§ Problem description
The records below are to be restated word for word; their pictures are not.

§ Data excerpts
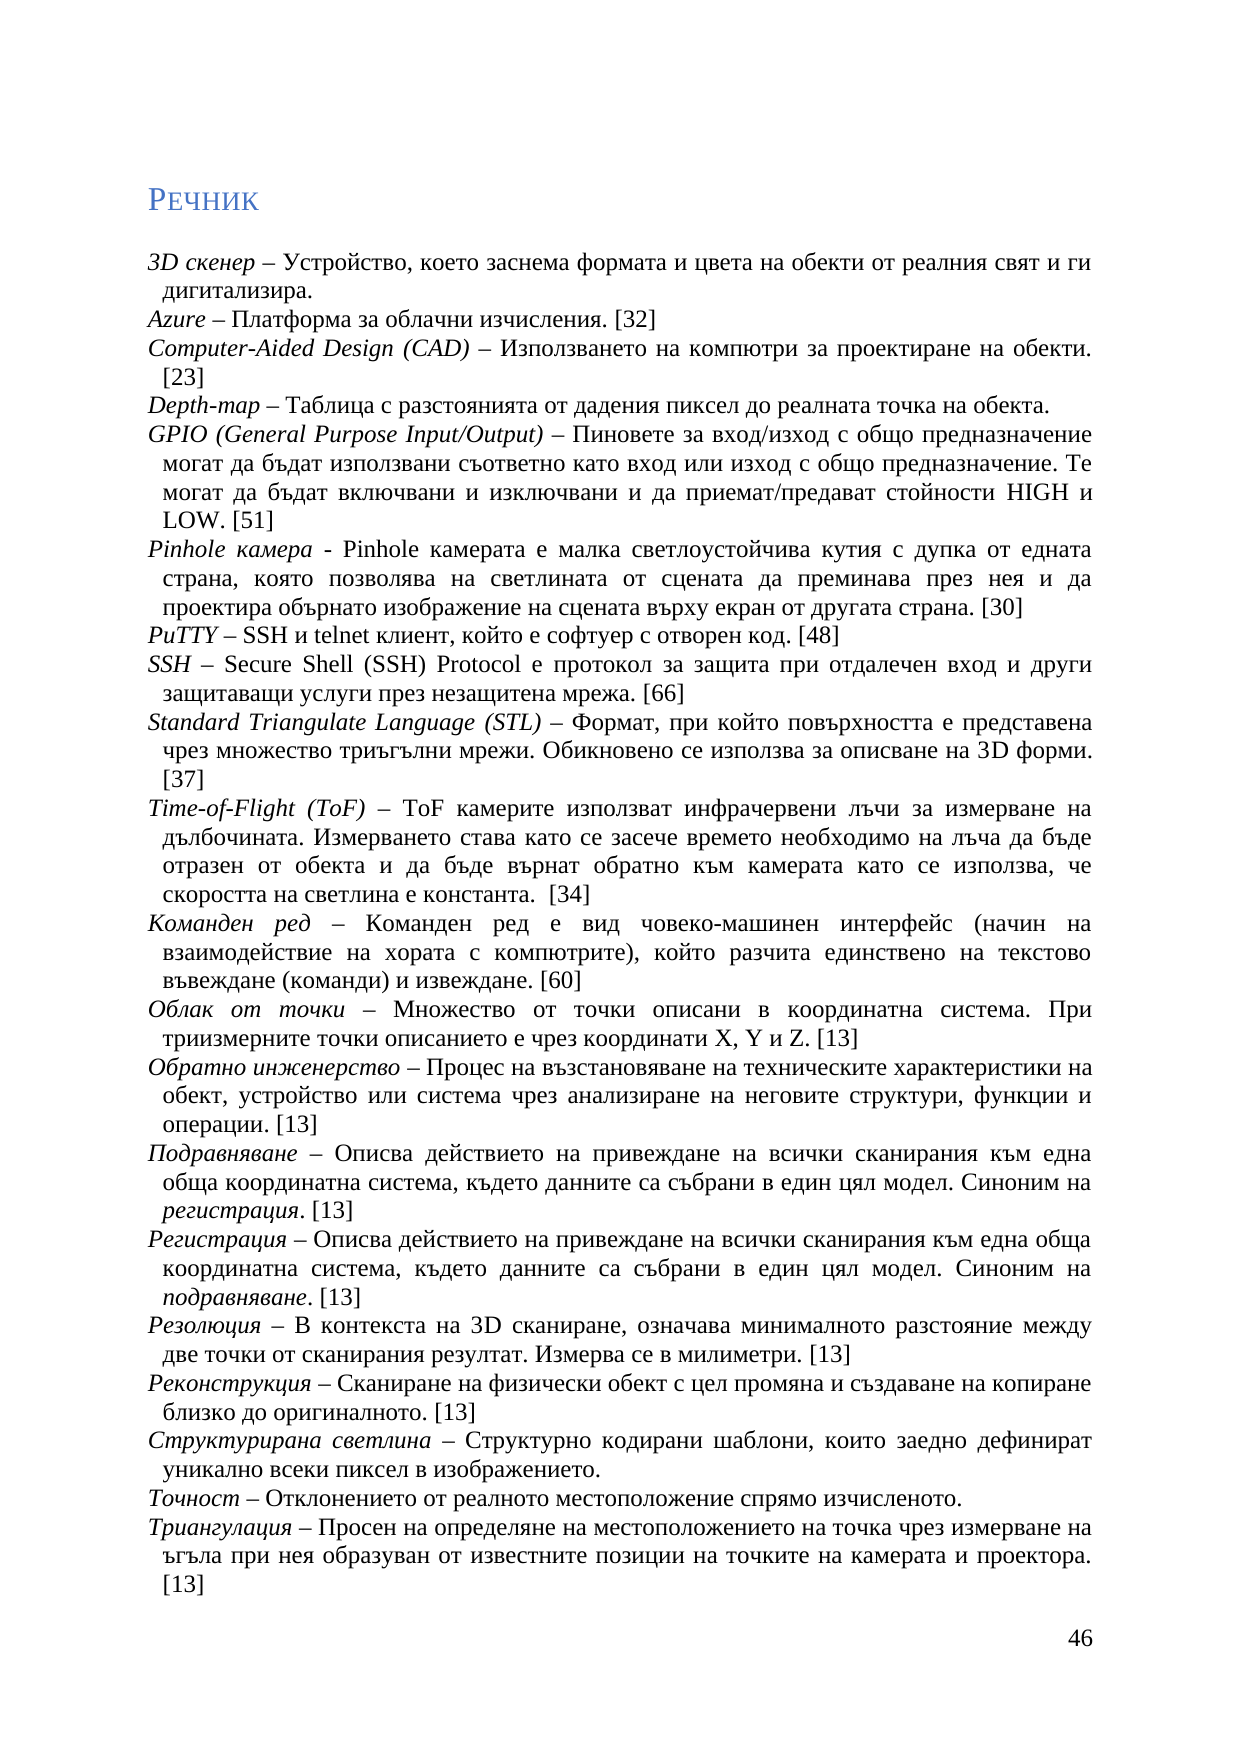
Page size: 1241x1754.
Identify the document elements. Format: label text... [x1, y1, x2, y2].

text Computer-Aided Design (CAD) – Използването на компютри за проектиране на обекти. [23] [148, 333, 1093, 390]
text Standard Triangulate Language (STL) – Формат, при който повърхността е представена чрез множество триъгълни мрежи. Обикновено се използва за описване на 3D форми. [37] [148, 707, 1093, 793]
text Depth-map – Таблица с разстоянията от дадения пиксел до реалната точка на обекта. [148, 390, 1093, 419]
text 3D скенер – Устройство, което заснема формата и цвета на обекти от реалния свят и ги дигитализира. [148, 247, 1093, 304]
text Структурирана светлина – Структурно кодирани шаблони, които заедно дефинират уникално всеки пиксел в изображението. [148, 1425, 1093, 1483]
text Azure – Платформа за облачни изчисления. [32] [148, 304, 1093, 333]
text Триангулация – Просен на определяне на местоположението на точка чрез измерване на ъгъла при нея образуван от известните позиции на точките на камерата и проектора. [13] [148, 1512, 1093, 1598]
text SSH – Secure Shell (SSH) Protocol e протокол за защита при отдалечен вход и други защитаващи услуги през незащитена мрежа. [66] [148, 649, 1093, 707]
text Точност – Отклонението от реалното местоположение спрямо изчисленото. [148, 1483, 1093, 1512]
text Time-of-Flight (ToF) – ToF камерите използват инфрачервени лъчи за измерване на дълбочината. Измерването става като се засече времето необходимо на лъча да бъде отразен от обекта и да бъде върнат обратно към камерата като се използва, че скоростта на светлина е константа. [34] [148, 793, 1093, 908]
text Pinhole камера - Pinhole камерата е малка светлоустойчива кутия с дупка от едната страна, която позволява на светлината от сцената да преминава през нея и да проектира обърнато изображение на сцената върху екран от другата страна. [30] [148, 534, 1093, 620]
text Подравняване – Описва действието на привеждане на всички сканирания към една обща координатна система, където данните са събрани в един цял модел. Синоним на регистрация. [13] [148, 1138, 1093, 1224]
text Резолюция – В контекста на 3D сканиране, означава минималното разстояние между две точки от сканирания резултат. Измерва се в милиметри. [13] [148, 1310, 1093, 1368]
subtitle Речник [148, 179, 1093, 217]
text Регистрация – Описва действието на привеждане на всички сканирания към една обща координатна система, където данните са събрани в един цял модел. Синоним на подравняване. [13] [148, 1224, 1093, 1310]
text Команден ред – Команден ред е вид човеко-машинен интерфейс (начин на взаимодействие на хората с компютрите), който разчита единствено на текстово въвеждане (команди) и извеждане. [60] [148, 908, 1093, 994]
text Реконструкция – Сканиране на физически обект с цел промяна и създаване на копиране близко до оригиналното. [13] [148, 1368, 1093, 1425]
text Обратно инженерство – Процес на възстановяване на техническите характеристики на обект, устройство или система чрез анализиране на неговите структури, функции и операции. [13] [148, 1052, 1093, 1138]
text GPIO (General Purpose Input/Output) – Пиновете за вход/изход с общо предназначение могат да бъдат използвани съответно като вход или изход с общо предназначение. Те могат да бъдат включвани и изключвани и да приемат/предават стойности HIGH и LOW. [51] [148, 419, 1093, 534]
text Облак от точки – Множество от точки описани в координатна система. При триизмерните точки описанието е чрез координати X, Y и Z. [13] [148, 994, 1093, 1052]
text PuTTY – SSH и telnet клиент, който е софтуер с отворен код. [48] [148, 620, 1093, 649]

§ Result for this exercise
Page size: 1241x1754.
Identify the document elements. Format: label text... [x1, y1, x2, y2].

text Computer-Aided Design (CAD) – Използването на компютри за проектиране на обекти. [23] [148, 333, 1093, 390]
text Standard Triangulate Language (STL) – Формат, при който повърхността е представена чрез множество триъгълни мрежи. Обикновено се използва за описване на 3D форми. [37] [148, 707, 1093, 793]
text Depth-map – Таблица с разстоянията от дадения пиксел до реалната точка на обекта. [148, 390, 1093, 419]
text 3D скенер – Устройство, което заснема формата и цвета на обекти от реалния свят и ги дигитализира. [148, 247, 1093, 304]
text Структурирана светлина – Структурно кодирани шаблони, които заедно дефинират уникално всеки пиксел в изображението. [148, 1425, 1093, 1483]
text Azure – Платформа за облачни изчисления. [32] [148, 304, 1093, 333]
text Триангулация – Просен на определяне на местоположението на точка чрез измерване на ъгъла при нея образуван от известните позиции на точките на камерата и проектора. [13] [148, 1512, 1093, 1598]
text SSH – Secure Shell (SSH) Protocol e протокол за защита при отдалечен вход и други защитаващи услуги през незащитена мрежа. [66] [148, 649, 1093, 707]
text Точност – Отклонението от реалното местоположение спрямо изчисленото. [148, 1483, 1093, 1512]
text Time-of-Flight (ToF) – ToF камерите използват инфрачервени лъчи за измерване на дълбочината. Измерването става като се засече времето необходимо на лъча да бъде отразен от обекта и да бъде върнат обратно към камерата като се използва, че скоростта на светлина е константа. [34] [148, 793, 1093, 908]
text Pinhole камера - Pinhole камерата е малка светлоустойчива кутия с дупка от едната страна, която позволява на светлината от сцената да преминава през нея и да проектира обърнато изображение на сцената върху екран от другата страна. [30] [148, 534, 1093, 620]
text Подравняване – Описва действието на привеждане на всички сканирания към една обща координатна система, където данните са събрани в един цял модел. Синоним на регистрация. [13] [148, 1138, 1093, 1224]
text Резолюция – В контекста на 3D сканиране, означава минималното разстояние между две точки от сканирания резултат. Измерва се в милиметри. [13] [148, 1310, 1093, 1368]
subtitle Речник [148, 179, 1093, 217]
text Регистрация – Описва действието на привеждане на всички сканирания към една обща координатна система, където данните са събрани в един цял модел. Синоним на подравняване. [13] [148, 1224, 1093, 1310]
text Команден ред – Команден ред е вид човеко-машинен интерфейс (начин на взаимодействие на хората с компютрите), който разчита единствено на текстово въвеждане (команди) и извеждане. [60] [148, 908, 1093, 994]
text Реконструкция – Сканиране на физически обект с цел промяна и създаване на копиране близко до оригиналното. [13] [148, 1368, 1093, 1425]
text Обратно инженерство – Процес на възстановяване на техническите характеристики на обект, устройство или система чрез анализиране на неговите структури, функции и операции. [13] [148, 1052, 1093, 1138]
text GPIO (General Purpose Input/Output) – Пиновете за вход/изход с общо предназначение могат да бъдат използвани съответно като вход или изход с общо предназначение. Те могат да бъдат включвани и изключвани и да приемат/предават стойности HIGH и LOW. [51] [148, 419, 1093, 534]
text Облак от точки – Множество от точки описани в координатна система. При триизмерните точки описанието е чрез координати X, Y и Z. [13] [148, 994, 1093, 1052]
text PuTTY – SSH и telnet клиент, който е софтуер с отворен код. [48] [148, 620, 1093, 649]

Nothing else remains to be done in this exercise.